### WORK TO BE COMPLETED:
A full, exact copy of the listing is needed, with images omitted.

== EXERCISE INPUTS

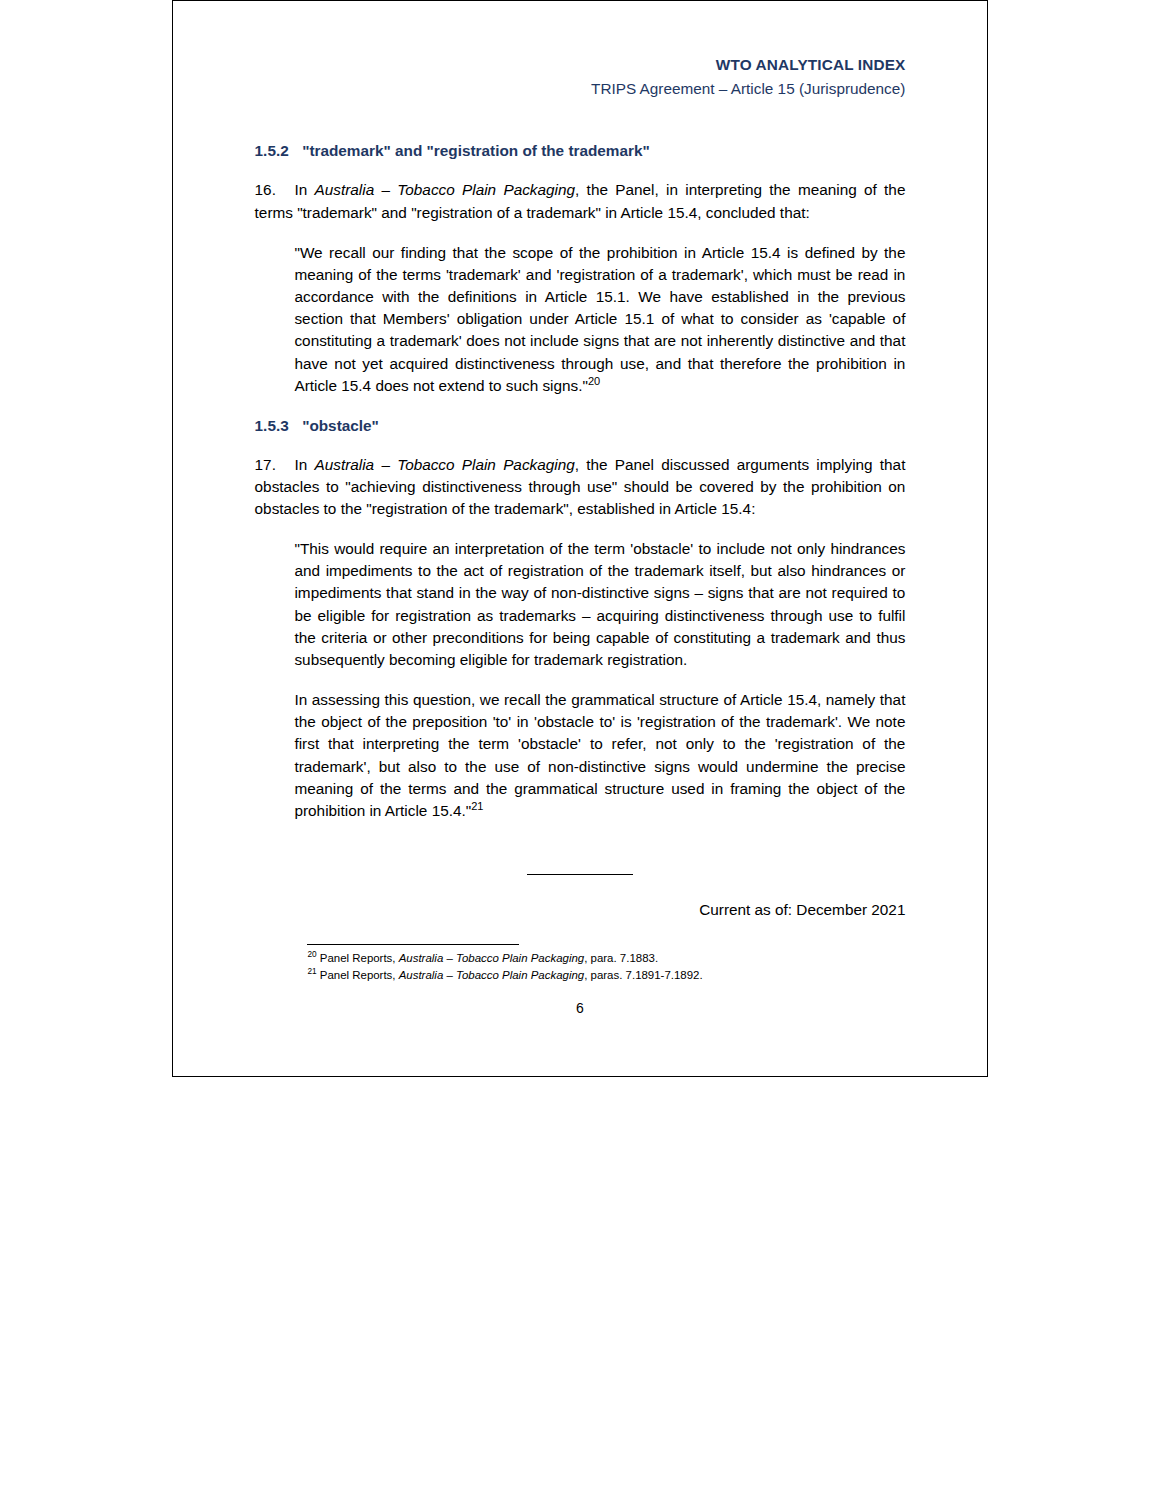WTO ANALYTICAL INDEX
TRIPS Agreement – Article 15 (Jurisprudence)
1.5.2"trademark" and "registration of the trademark"
16. In Australia – Tobacco Plain Packaging, the Panel, in interpreting the meaning of the terms "trademark" and "registration of a trademark" in Article 15.4, concluded that:
"We recall our finding that the scope of the prohibition in Article 15.4 is defined by the meaning of the terms 'trademark' and 'registration of a trademark', which must be read in accordance with the definitions in Article 15.1. We have established in the previous section that Members' obligation under Article 15.1 of what to consider as 'capable of constituting a trademark' does not include signs that are not inherently distinctive and that have not yet acquired distinctiveness through use, and that therefore the prohibition in Article 15.4 does not extend to such signs."20
1.5.3"obstacle"
17. In Australia – Tobacco Plain Packaging, the Panel discussed arguments implying that obstacles to "achieving distinctiveness through use" should be covered by the prohibition on obstacles to the "registration of the trademark", established in Article 15.4:
"This would require an interpretation of the term 'obstacle' to include not only hindrances and impediments to the act of registration of the trademark itself, but also hindrances or impediments that stand in the way of non-distinctive signs – signs that are not required to be eligible for registration as trademarks – acquiring distinctiveness through use to fulfil the criteria or other preconditions for being capable of constituting a trademark and thus subsequently becoming eligible for trademark registration.
In assessing this question, we recall the grammatical structure of Article 15.4, namely that the object of the preposition 'to' in 'obstacle to' is 'registration of the trademark'. We note first that interpreting the term 'obstacle' to refer, not only to the 'registration of the trademark', but also to the use of non-distinctive signs would undermine the precise meaning of the terms and the grammatical structure used in framing the object of the prohibition in Article 15.4."21
Current as of: December 2021
20 Panel Reports, Australia – Tobacco Plain Packaging, para. 7.1883.
21 Panel Reports, Australia – Tobacco Plain Packaging, paras. 7.1891-7.1892.
6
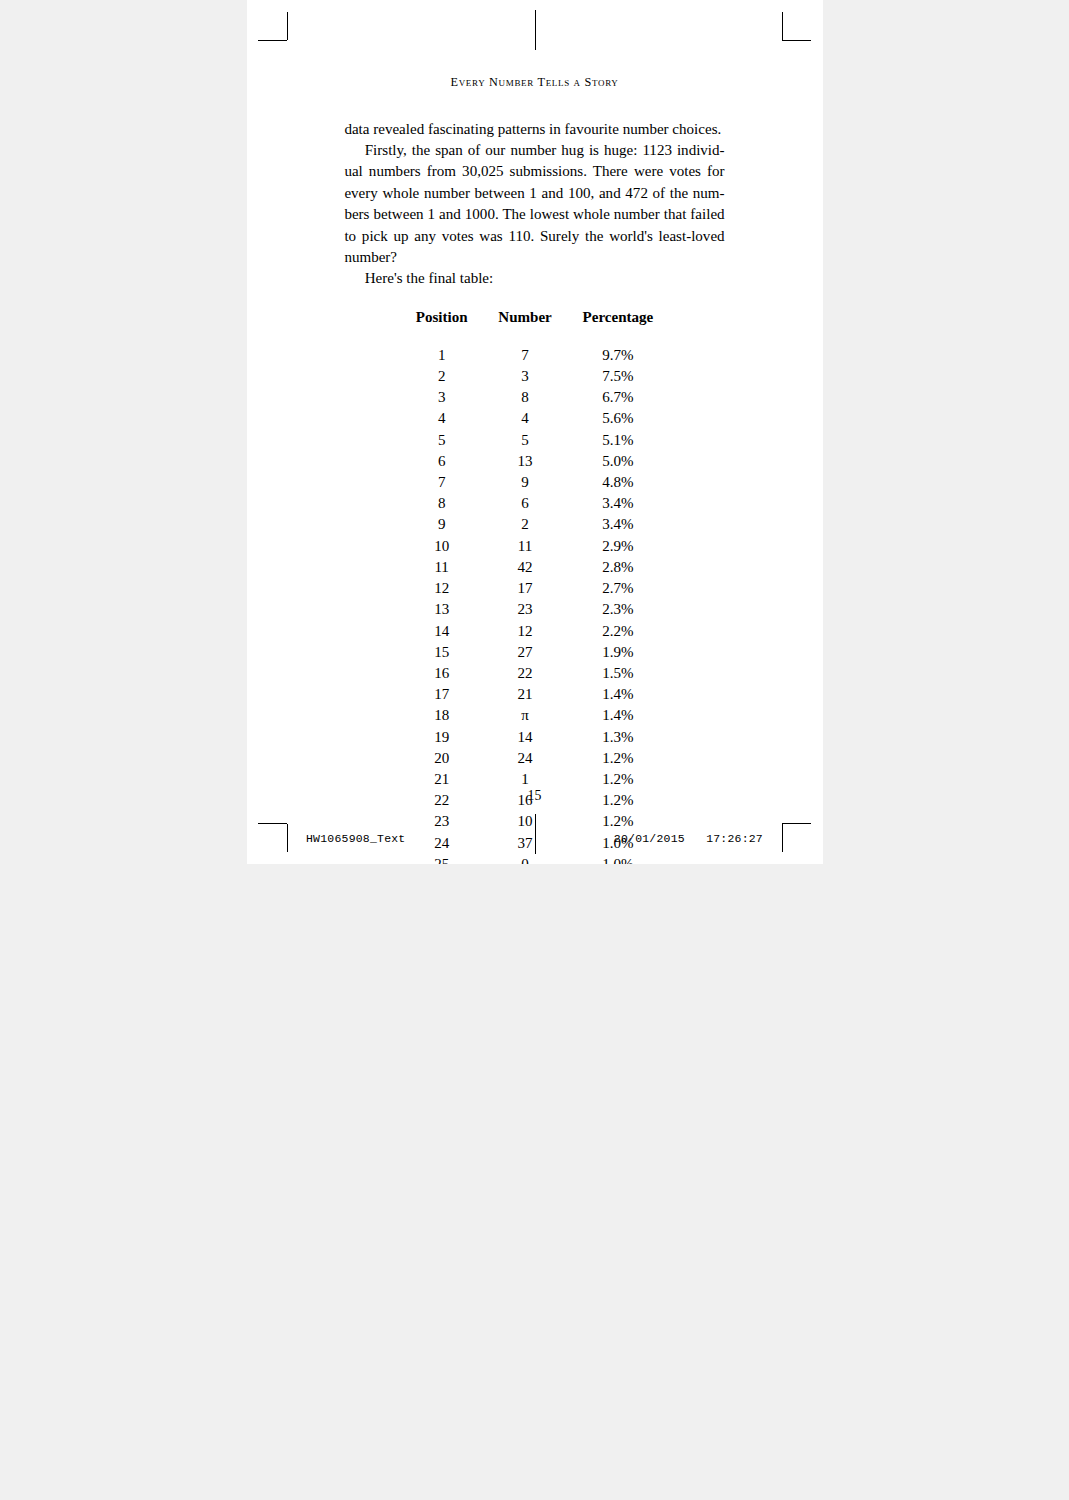Every Number Tells a Story
data revealed fascinating patterns in favourite number choices.
Firstly, the span of our number hug is huge: 1123 individual numbers from 30,025 submissions. There were votes for every whole number between 1 and 100, and 472 of the numbers between 1 and 1000. The lowest whole number that failed to pick up any votes was 110. Surely the world's least-loved number?
Here's the final table:
| Position | Number | Percentage |
| --- | --- | --- |
| 1 | 7 | 9.7% |
| 2 | 3 | 7.5% |
| 3 | 8 | 6.7% |
| 4 | 4 | 5.6% |
| 5 | 5 | 5.1% |
| 6 | 13 | 5.0% |
| 7 | 9 | 4.8% |
| 8 | 6 | 3.4% |
| 9 | 2 | 3.4% |
| 10 | 11 | 2.9% |
| 11 | 42 | 2.8% |
| 12 | 17 | 2.7% |
| 13 | 23 | 2.3% |
| 14 | 12 | 2.2% |
| 15 | 27 | 1.9% |
| 16 | 22 | 1.5% |
| 17 | 21 | 1.4% |
| 18 | π | 1.4% |
| 19 | 14 | 1.3% |
| 20 | 24 | 1.2% |
| 21 | 1 | 1.2% |
| 22 | 16 | 1.2% |
| 23 | 10 | 1.2% |
| 24 | 37 | 1.0% |
| 25 | 0 | 1.0% |
| 26 | 19 | 0.9% |
| 27 | 18 | 0.8% |
| 28 | e | 0.7% |
| 29 | 28 | 0.7% |
| 30 | 69 | 0.6% |
15
HW1065908_Text
20/01/2015 17:26:27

====

### OUTPUT OF THE EXERCISE:
WTO ANALYTICAL INDEX
TRIPS Agreement – Article 15 (Jurisprudence)
1.5.2"trademark" and "registration of the trademark"
16. In Australia – Tobacco Plain Packaging, the Panel, in interpreting the meaning of the terms "trademark" and "registration of a trademark" in Article 15.4, concluded that:
"We recall our finding that the scope of the prohibition in Article 15.4 is defined by the meaning of the terms 'trademark' and 'registration of a trademark', which must be read in accordance with the definitions in Article 15.1. We have established in the previous section that Members' obligation under Article 15.1 of what to consider as 'capable of constituting a trademark' does not include signs that are not inherently distinctive and that have not yet acquired distinctiveness through use, and that therefore the prohibition in Article 15.4 does not extend to such signs."20
1.5.3"obstacle"
17. In Australia – Tobacco Plain Packaging, the Panel discussed arguments implying that obstacles to "achieving distinctiveness through use" should be covered by the prohibition on obstacles to the "registration of the trademark", established in Article 15.4:
"This would require an interpretation of the term 'obstacle' to include not only hindrances and impediments to the act of registration of the trademark itself, but also hindrances or impediments that stand in the way of non-distinctive signs – signs that are not required to be eligible for registration as trademarks – acquiring distinctiveness through use to fulfil the criteria or other preconditions for being capable of constituting a trademark and thus subsequently becoming eligible for trademark registration.
In assessing this question, we recall the grammatical structure of Article 15.4, namely that the object of the preposition 'to' in 'obstacle to' is 'registration of the trademark'. We note first that interpreting the term 'obstacle' to refer, not only to the 'registration of the trademark', but also to the use of non-distinctive signs would undermine the precise meaning of the terms and the grammatical structure used in framing the object of the prohibition in Article 15.4."21
Current as of: December 2021
20 Panel Reports, Australia – Tobacco Plain Packaging, para. 7.1883.
21 Panel Reports, Australia – Tobacco Plain Packaging, paras. 7.1891-7.1892.
6
Every Number Tells a Story
data revealed fascinating patterns in favourite number choices.
Firstly, the span of our number hug is huge: 1123 individual numbers from 30,025 submissions. There were votes for every whole number between 1 and 100, and 472 of the numbers between 1 and 1000. The lowest whole number that failed to pick up any votes was 110. Surely the world's least-loved number?
Here's the final table:
| Position | Number | Percentage |
| --- | --- | --- |
| 1 | 7 | 9.7% |
| 2 | 3 | 7.5% |
| 3 | 8 | 6.7% |
| 4 | 4 | 5.6% |
| 5 | 5 | 5.1% |
| 6 | 13 | 5.0% |
| 7 | 9 | 4.8% |
| 8 | 6 | 3.4% |
| 9 | 2 | 3.4% |
| 10 | 11 | 2.9% |
| 11 | 42 | 2.8% |
| 12 | 17 | 2.7% |
| 13 | 23 | 2.3% |
| 14 | 12 | 2.2% |
| 15 | 27 | 1.9% |
| 16 | 22 | 1.5% |
| 17 | 21 | 1.4% |
| 18 | π | 1.4% |
| 19 | 14 | 1.3% |
| 20 | 24 | 1.2% |
| 21 | 1 | 1.2% |
| 22 | 16 | 1.2% |
| 23 | 10 | 1.2% |
| 24 | 37 | 1.0% |
| 25 | 0 | 1.0% |
| 26 | 19 | 0.9% |
| 27 | 18 | 0.8% |
| 28 | e | 0.7% |
| 29 | 28 | 0.7% |
| 30 | 69 | 0.6% |
15
HW1065908_Text
20/01/2015 17:26:27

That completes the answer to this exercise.